La rotación de personal es una realidad en el sector turístico canario, especialmente en temporada alta. Una operación bien estructurada está diseñada para resistirla: cuando los procesos están documentados y los estándares son claros, incorporar a una persona nueva es mucho más rápido y el impacto sobre la calidad del servicio es menor. Moana gestiona el proceso de incorporación de nuevo personal (briefing inicial, formación en los protocolos del activo, seguimiento durante las primeras semanas) para que la curva de aprendizaje no se traduzca en una caída visible de la calidad.
¿Moana se encarga también de la relación con los proveedores de mantenimiento y servicios técnicos?
Sí.

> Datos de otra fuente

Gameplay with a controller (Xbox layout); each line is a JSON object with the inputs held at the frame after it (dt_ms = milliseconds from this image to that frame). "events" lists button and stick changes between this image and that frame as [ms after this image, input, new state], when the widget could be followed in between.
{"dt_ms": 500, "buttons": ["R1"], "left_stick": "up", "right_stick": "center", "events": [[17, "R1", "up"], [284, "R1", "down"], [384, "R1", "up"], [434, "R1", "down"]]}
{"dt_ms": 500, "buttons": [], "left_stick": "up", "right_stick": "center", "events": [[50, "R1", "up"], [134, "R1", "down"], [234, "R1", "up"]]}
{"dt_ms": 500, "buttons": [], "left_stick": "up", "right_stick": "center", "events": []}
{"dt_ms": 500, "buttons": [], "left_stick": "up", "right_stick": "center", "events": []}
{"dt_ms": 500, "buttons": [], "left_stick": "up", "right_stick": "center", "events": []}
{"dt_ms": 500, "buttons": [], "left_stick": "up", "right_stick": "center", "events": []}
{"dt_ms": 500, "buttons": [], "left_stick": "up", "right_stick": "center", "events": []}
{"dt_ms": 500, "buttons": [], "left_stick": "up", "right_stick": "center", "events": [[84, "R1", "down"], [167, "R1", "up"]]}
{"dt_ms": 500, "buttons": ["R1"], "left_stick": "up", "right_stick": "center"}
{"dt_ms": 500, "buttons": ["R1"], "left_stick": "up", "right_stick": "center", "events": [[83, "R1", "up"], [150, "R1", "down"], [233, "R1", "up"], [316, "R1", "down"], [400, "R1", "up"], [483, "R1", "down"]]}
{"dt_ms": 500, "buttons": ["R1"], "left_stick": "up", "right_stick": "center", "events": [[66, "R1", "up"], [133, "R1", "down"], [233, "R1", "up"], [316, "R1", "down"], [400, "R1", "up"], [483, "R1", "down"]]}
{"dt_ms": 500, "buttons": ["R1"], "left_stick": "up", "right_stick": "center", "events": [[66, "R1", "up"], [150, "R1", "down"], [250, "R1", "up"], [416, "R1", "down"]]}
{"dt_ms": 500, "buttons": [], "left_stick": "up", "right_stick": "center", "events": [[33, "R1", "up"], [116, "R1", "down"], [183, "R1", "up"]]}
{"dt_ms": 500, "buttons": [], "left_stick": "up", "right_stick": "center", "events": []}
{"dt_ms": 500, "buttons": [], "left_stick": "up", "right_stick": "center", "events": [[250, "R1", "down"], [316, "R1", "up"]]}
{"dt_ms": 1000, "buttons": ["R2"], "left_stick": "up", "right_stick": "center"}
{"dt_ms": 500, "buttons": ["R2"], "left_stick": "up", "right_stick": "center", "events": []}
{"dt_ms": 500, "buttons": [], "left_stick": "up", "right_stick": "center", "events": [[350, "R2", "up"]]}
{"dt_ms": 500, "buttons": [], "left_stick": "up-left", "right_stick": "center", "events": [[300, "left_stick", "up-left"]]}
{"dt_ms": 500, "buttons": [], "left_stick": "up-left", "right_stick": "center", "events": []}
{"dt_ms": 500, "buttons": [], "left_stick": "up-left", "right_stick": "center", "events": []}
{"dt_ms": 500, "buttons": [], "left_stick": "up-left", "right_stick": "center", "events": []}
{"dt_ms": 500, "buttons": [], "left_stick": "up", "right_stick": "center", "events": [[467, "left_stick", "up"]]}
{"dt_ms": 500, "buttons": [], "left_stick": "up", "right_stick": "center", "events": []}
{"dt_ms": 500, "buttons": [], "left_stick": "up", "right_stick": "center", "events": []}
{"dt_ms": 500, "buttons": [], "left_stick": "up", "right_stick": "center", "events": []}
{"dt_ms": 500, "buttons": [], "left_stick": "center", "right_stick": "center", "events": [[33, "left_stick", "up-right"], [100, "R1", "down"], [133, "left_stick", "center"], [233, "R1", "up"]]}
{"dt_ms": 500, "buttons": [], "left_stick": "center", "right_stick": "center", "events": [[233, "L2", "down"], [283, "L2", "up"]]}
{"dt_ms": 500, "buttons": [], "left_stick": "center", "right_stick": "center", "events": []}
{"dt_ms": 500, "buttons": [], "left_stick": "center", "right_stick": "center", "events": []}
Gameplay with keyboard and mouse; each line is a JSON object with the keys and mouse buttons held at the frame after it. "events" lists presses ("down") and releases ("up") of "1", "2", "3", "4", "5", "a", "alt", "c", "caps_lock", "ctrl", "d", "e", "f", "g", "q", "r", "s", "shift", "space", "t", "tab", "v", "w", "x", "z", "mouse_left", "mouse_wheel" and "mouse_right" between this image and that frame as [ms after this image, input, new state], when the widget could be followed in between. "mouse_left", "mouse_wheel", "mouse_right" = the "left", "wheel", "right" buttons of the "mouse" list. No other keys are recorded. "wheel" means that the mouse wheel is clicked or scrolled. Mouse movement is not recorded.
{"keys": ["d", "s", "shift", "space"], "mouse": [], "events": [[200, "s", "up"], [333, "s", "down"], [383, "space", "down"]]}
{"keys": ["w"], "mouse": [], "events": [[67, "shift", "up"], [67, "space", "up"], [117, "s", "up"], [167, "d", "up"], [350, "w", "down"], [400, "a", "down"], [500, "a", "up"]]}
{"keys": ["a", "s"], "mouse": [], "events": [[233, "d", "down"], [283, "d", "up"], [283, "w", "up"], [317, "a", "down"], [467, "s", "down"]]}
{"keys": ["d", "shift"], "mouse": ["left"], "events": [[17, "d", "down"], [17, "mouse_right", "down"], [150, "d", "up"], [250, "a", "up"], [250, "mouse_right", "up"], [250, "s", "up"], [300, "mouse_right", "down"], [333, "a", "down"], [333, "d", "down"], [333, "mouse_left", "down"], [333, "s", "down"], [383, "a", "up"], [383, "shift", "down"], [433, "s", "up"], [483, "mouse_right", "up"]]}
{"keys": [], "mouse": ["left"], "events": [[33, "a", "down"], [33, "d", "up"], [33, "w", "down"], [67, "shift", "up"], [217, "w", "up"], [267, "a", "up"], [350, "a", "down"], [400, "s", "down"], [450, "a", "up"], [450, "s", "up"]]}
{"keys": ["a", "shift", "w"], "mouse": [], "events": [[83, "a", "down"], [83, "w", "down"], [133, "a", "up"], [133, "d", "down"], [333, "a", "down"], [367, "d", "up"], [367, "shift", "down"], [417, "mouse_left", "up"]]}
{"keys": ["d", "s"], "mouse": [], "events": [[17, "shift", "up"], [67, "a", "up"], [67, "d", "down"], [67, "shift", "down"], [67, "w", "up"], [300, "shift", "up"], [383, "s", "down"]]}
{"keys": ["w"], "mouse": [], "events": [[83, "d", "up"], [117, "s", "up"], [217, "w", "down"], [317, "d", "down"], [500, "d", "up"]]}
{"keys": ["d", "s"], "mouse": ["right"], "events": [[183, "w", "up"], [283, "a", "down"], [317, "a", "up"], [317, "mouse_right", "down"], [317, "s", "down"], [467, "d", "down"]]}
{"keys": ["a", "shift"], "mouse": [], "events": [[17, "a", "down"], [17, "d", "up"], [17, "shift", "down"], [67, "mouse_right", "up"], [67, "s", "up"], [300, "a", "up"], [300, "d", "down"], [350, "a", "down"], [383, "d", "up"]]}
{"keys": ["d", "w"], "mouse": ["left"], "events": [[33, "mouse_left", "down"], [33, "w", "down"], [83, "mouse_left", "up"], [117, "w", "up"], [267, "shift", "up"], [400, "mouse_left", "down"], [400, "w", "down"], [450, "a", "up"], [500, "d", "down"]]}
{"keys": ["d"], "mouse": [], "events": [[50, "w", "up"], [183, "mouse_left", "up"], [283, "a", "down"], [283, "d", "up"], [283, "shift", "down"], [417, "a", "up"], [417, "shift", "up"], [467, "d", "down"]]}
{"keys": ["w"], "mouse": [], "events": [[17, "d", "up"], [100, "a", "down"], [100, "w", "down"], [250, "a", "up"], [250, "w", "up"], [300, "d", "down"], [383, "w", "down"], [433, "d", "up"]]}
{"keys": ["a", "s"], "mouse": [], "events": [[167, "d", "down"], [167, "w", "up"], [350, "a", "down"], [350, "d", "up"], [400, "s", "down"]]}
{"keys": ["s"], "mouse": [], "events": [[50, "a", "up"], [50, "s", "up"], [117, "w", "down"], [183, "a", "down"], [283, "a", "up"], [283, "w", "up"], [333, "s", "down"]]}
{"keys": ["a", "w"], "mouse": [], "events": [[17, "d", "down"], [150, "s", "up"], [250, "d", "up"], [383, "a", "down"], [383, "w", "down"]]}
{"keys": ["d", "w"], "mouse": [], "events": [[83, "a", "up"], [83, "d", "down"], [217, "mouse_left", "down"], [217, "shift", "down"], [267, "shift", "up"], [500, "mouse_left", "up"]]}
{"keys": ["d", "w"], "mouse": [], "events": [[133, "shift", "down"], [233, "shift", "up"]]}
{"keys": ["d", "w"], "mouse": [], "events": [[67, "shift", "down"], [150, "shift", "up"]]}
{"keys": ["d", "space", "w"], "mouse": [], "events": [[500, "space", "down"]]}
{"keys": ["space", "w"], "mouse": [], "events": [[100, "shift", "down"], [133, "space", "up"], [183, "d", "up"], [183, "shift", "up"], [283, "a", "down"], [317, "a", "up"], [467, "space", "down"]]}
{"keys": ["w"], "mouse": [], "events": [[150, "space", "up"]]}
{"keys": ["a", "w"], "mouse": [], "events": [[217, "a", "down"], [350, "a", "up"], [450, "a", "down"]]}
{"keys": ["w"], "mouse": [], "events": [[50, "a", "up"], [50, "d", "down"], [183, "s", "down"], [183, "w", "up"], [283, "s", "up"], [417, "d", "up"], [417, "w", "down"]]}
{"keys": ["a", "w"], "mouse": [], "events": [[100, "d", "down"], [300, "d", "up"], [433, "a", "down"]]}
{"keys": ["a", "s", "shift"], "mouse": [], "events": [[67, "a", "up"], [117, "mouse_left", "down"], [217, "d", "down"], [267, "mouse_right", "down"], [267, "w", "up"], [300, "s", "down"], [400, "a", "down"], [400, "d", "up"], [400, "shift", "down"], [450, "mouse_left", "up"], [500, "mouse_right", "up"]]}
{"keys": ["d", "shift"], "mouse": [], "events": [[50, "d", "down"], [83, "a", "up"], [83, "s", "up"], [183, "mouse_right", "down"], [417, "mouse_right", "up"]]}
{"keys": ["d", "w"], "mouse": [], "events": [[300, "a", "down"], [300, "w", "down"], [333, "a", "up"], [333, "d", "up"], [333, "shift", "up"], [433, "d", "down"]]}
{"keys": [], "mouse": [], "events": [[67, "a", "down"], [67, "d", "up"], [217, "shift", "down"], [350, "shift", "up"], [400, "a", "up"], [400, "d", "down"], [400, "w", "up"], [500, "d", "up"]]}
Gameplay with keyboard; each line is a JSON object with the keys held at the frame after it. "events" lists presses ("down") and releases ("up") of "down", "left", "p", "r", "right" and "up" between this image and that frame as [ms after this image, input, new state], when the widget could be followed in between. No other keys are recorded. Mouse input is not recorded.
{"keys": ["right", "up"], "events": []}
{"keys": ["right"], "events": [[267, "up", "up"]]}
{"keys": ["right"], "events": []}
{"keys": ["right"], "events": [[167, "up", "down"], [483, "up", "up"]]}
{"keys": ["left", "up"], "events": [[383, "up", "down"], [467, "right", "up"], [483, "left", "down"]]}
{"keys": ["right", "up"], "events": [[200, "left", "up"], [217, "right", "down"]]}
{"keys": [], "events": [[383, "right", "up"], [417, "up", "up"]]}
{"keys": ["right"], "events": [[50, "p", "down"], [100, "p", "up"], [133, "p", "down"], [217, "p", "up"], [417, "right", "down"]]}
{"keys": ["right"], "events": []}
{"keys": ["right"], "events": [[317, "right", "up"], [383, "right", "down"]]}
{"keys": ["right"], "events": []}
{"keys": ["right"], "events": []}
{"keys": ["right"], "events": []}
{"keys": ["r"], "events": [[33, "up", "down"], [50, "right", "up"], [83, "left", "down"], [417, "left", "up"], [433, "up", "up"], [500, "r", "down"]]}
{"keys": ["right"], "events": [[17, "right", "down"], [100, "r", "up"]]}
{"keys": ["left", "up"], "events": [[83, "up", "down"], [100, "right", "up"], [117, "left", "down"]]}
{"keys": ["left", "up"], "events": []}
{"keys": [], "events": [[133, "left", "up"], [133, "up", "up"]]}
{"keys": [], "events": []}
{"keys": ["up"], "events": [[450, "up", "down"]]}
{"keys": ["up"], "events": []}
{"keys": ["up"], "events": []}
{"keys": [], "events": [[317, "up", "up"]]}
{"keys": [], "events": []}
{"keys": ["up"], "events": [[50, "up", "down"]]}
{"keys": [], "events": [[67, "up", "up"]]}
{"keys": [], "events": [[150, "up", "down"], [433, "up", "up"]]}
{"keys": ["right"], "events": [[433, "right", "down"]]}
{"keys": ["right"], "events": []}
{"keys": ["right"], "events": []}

La coordinación con proveedores (como fontaneros, electricistas, empresas de mantenimiento de piscinas, ascensores, climatización) forma parte de la gestión operativa. Moana selecciona, contrata y supervisa a los proveedores necesarios para el activo, hace seguimiento de la ejecución de los trabajos y gestiona las incidencias cuando algo no se resuelve correctamente. El propietario no tiene que negociar con cada proveedor ni verificar si el trabajo se ha hecho bien y recibe un resumen del estado de las instalaciones en el reporting periódico.